In 2009, Crooms began to offer college credits from Seminole State College through the dual enrollment program. In 2015, Crooms began to offer A.A. degrees from Seminole State College, becoming the first collegiate high school in Seminole County, and the only SCPS high school to offer a college degree.

== Buildings ==
The campus consists of a two story building consisting mostly of classrooms and computers in labs (Building 1), a gymnasium (Building 3), and a cafeteria (Building 2). The cafeteria building also houses four classrooms and a computer lab. The small size of the campus allows for a capacity of approximately 700 students. A new gymnasium was finished during the 2020-2021 school year.

== Technology ==
Dell is the number one supplier of the technology at Crooms. Each student is issued a laptop based on grade level and return condition of previously issued laptops. In addition, every student is provided with a protective laptop case and a charger. Laptops, laptop cases, and chargers are to be returned to the school at the end of the school year.
Most classrooms at Crooms are equipped with a laptop or desktop computer for the student to use in case their laptop is being repaired.

The school's cyber center bears resemblance to a standard high school library, complete with sofas, books, and numerous tables. Attention is given to providing locations for students to utilize their laptops in a quiet, studious environment. Charging stations are located in numerous areas around the room.

The school features a large TV or projector in each classroom. Most lessons and assignments are uploaded to eCampus, the online education system used by Seminole County Public Schools, and can subsequently be accessed by students both in school and at home.

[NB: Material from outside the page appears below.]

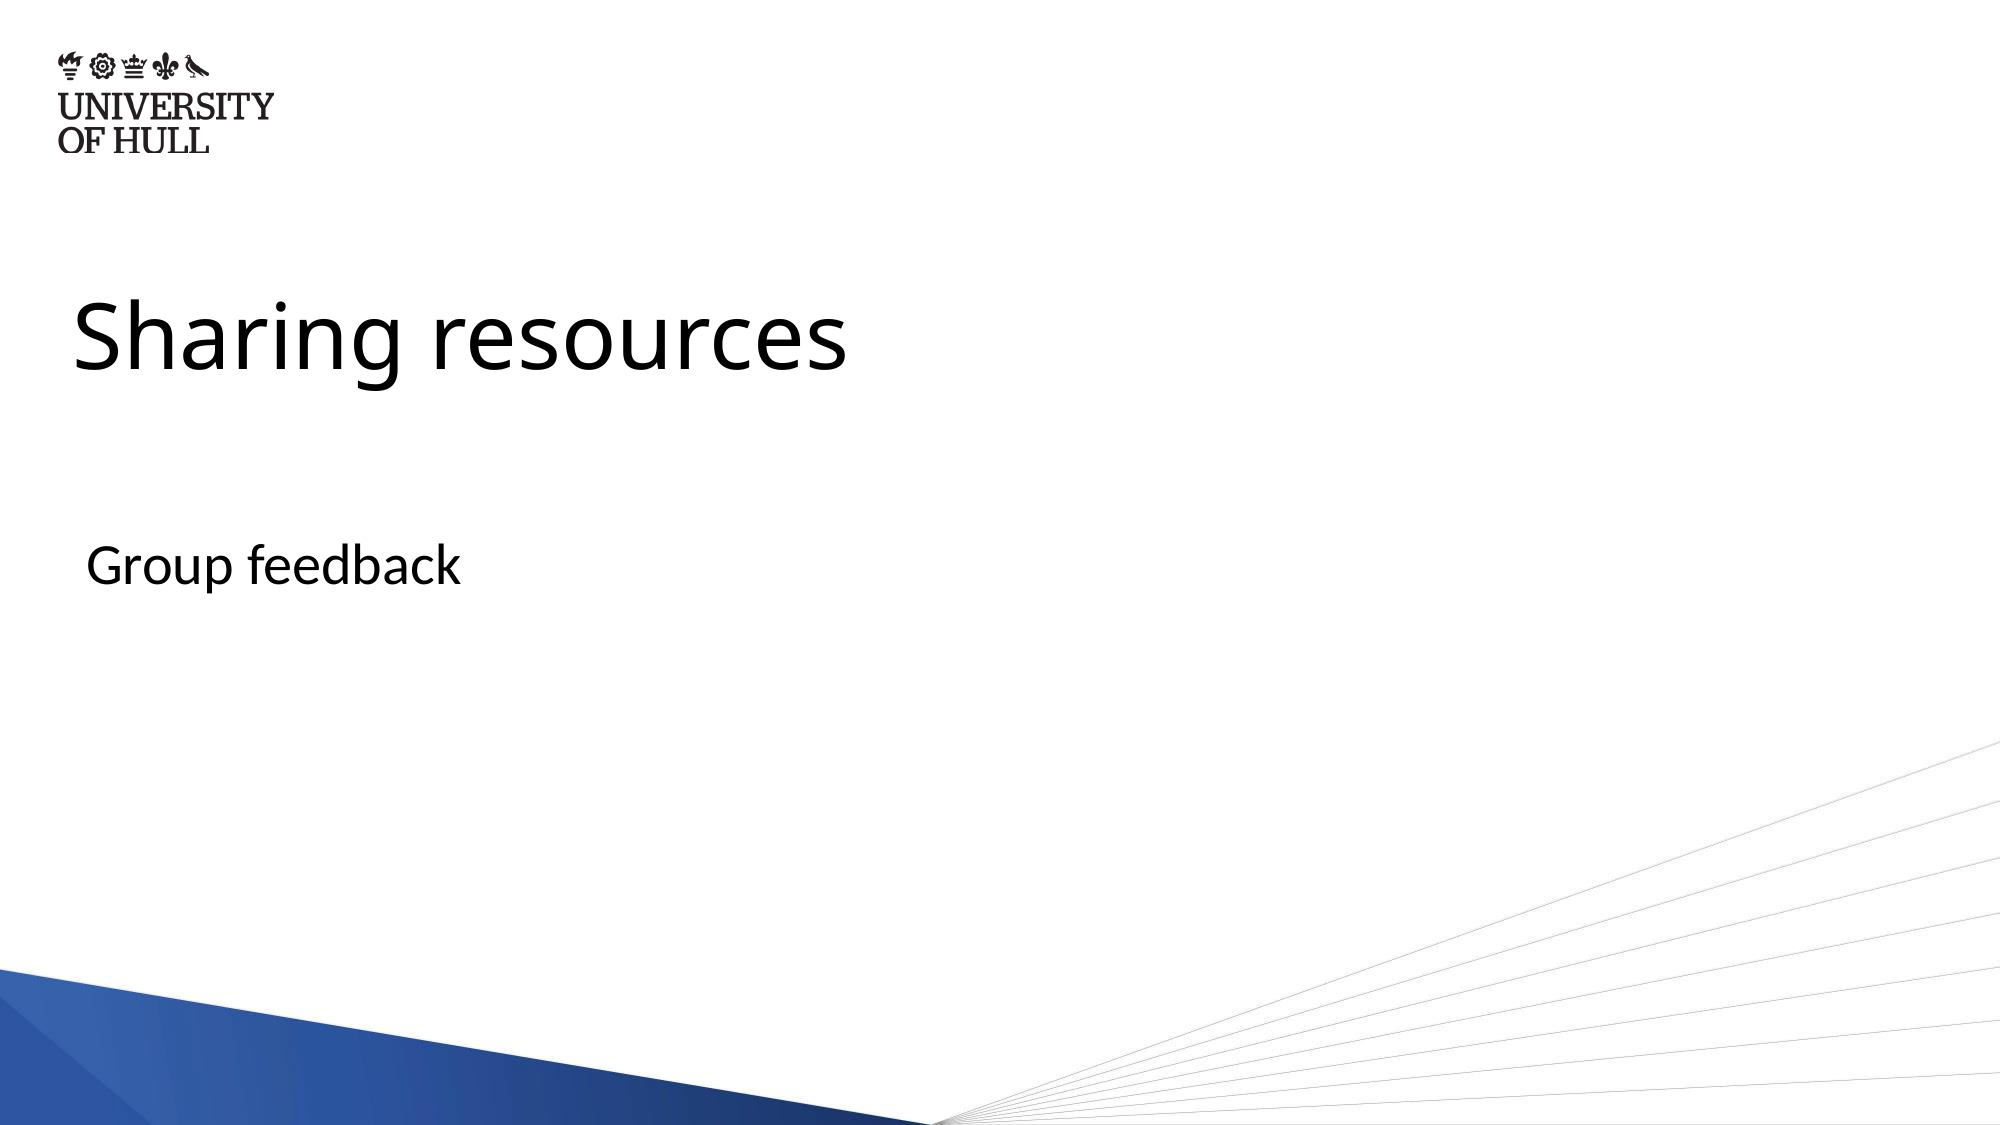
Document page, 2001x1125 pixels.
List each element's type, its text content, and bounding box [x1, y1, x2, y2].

list Group feedback [57, 526, 1931, 1062]
picture [0, 0, 2000, 1125]
title Sharing resources [57, 231, 1931, 449]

Many students who are technologically savvy have shown their skills in various ways, such as creating programs, building computers, or designing web pages.

== Awards ==
For the 2005-2006, 2006–2007, 2007–2008, and 2008-2009 school years, Crooms was rated an A.

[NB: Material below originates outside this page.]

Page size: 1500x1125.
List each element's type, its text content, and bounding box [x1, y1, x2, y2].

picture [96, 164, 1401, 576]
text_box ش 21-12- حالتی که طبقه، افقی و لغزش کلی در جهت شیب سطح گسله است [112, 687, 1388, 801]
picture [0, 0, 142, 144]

Crooms Academy was also ranked as one of U.S. News' Top 100 Best High Schools in the country for 2008, moving from a bronze to silver medal.

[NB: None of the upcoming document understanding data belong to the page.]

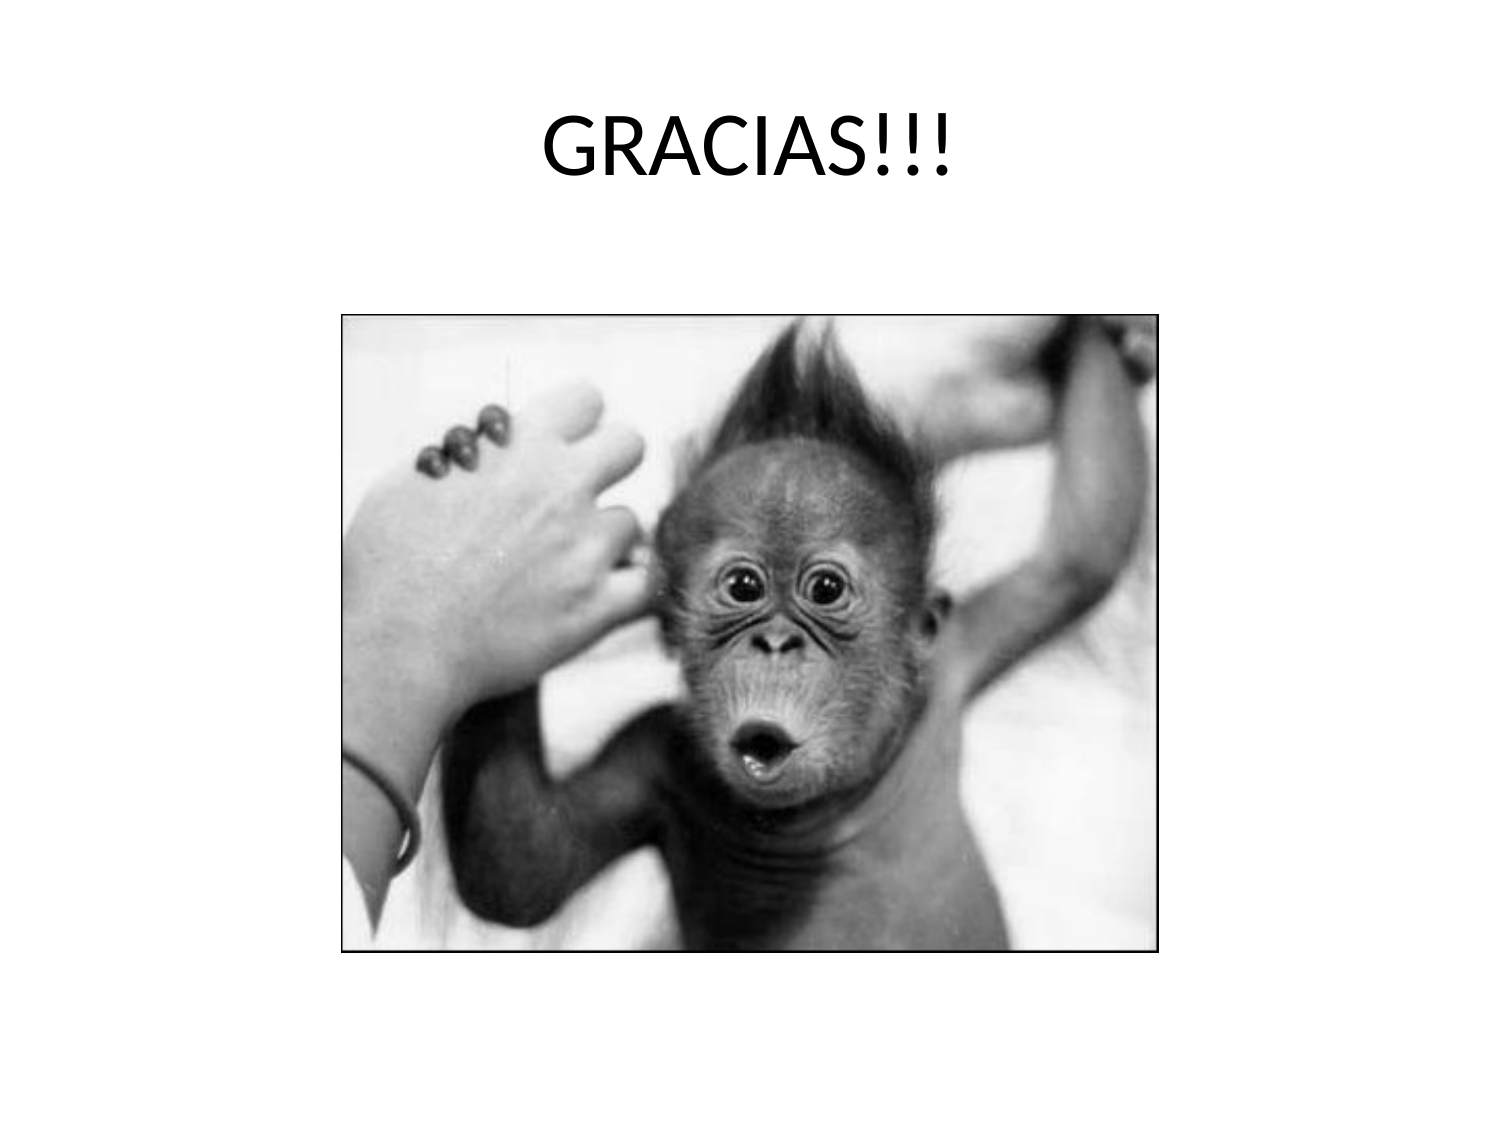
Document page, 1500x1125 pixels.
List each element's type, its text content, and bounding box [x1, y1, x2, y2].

title GRACIAS!!! [75, 45, 1425, 233]
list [341, 314, 1159, 953]
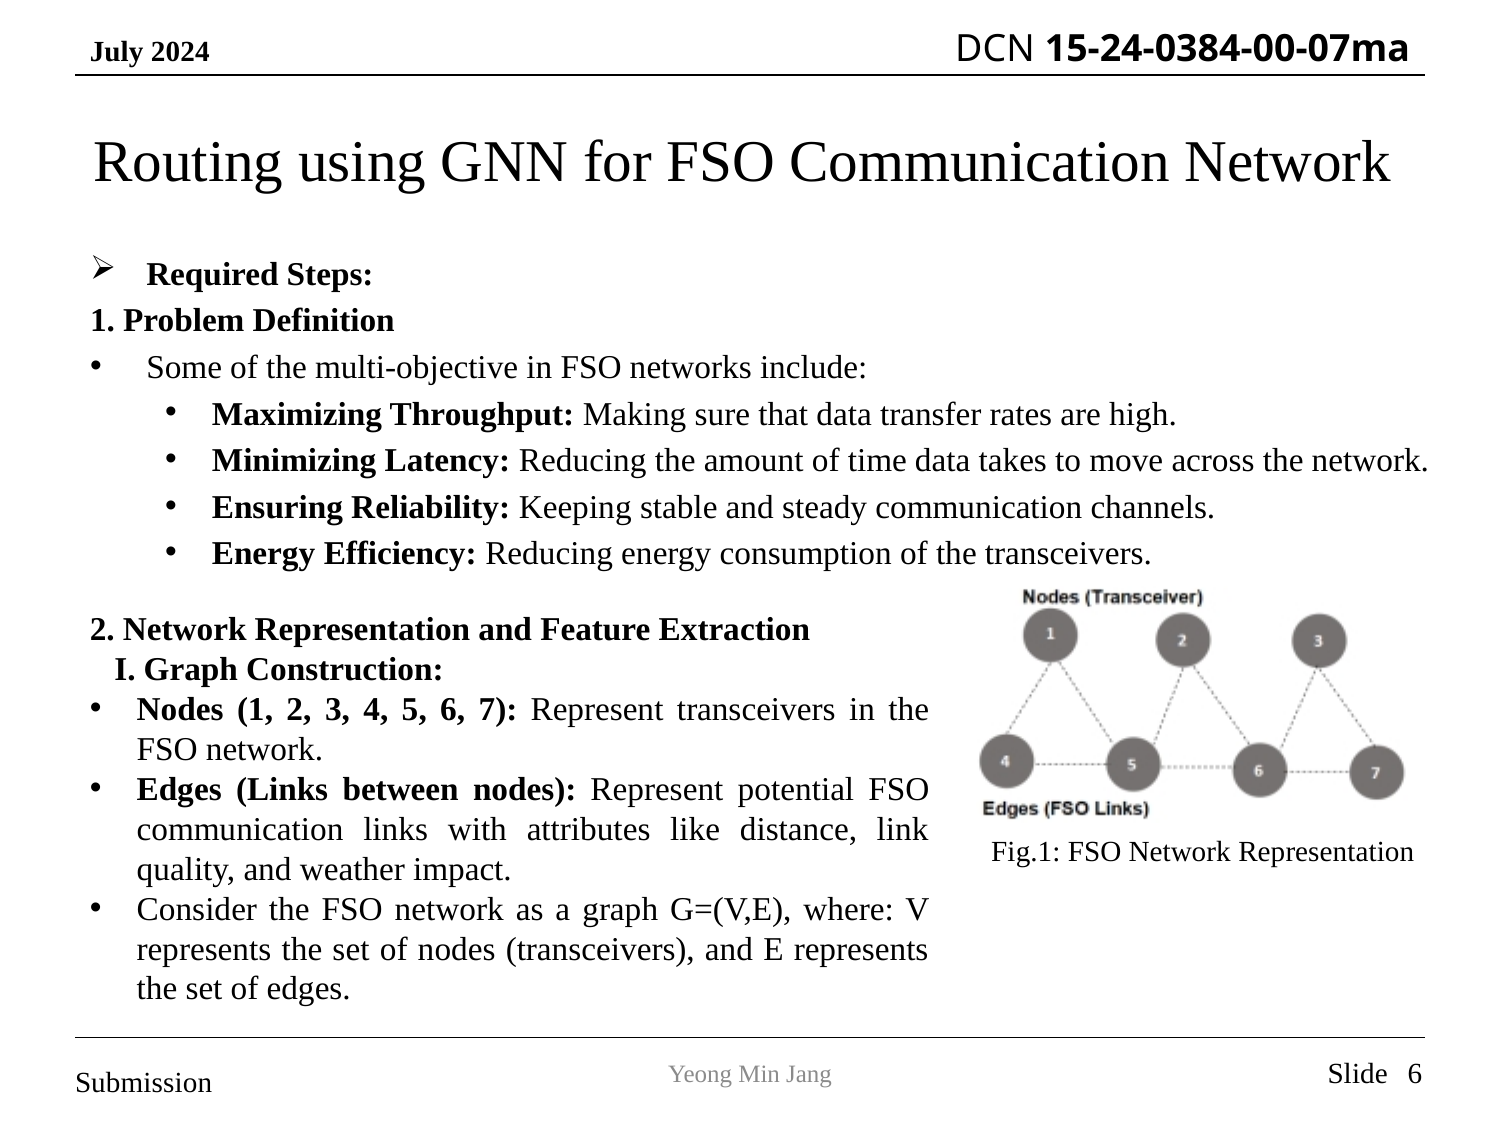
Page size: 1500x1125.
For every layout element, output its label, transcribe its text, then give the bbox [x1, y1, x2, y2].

title Routing using GNN for FSO Communication Network [75, 79, 1425, 237]
text_box 2. Network Representation and Feature Extraction I. Graph Construction: Nodes (1, 2, 3, 4, 5, 6, 7): Represent transceivers in the FSO network. Edges (Links between nodes): Represent potential FSO communication links with attributes like distance, link quality, and weather impact. Consider the FSO network as a graph G=(V,E), where: V represents the set of nodes (transceivers), and E represents the set of edges. [74, 600, 945, 962]
picture [976, 586, 1411, 824]
text_box Fig.1: FSO Network Representation [976, 824, 1454, 875]
list Required Steps: 1. Problem Definition Some of the multi-objective in FSO networks include: Maximizing Throughput: Making sure that data transfer rates are high. Minimizing Latency: Reducing the amount of time data takes to move across the network. Ensuring Reliability: Keeping stable and steady communication channels. Energy Efficiency: Reducing energy consumption of the transceivers. [75, 244, 1464, 588]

In August 2010, Crooms was awarded the 2010 Business-Education Partnership Award for being recognized for the educational programs they provides to their students.

In October 2011, Crooms was ranked #1 in a survey done by U.S. News for the 2012 Most Connected Classrooms in the United States.

Crooms has been recognized by NAF as a Distinguished Academy, the highest honor given by NAF, for eight consecutive years.

Crooms is recognized by Magnet Schools of America as an academy of excellence, the highest honor given by the organization.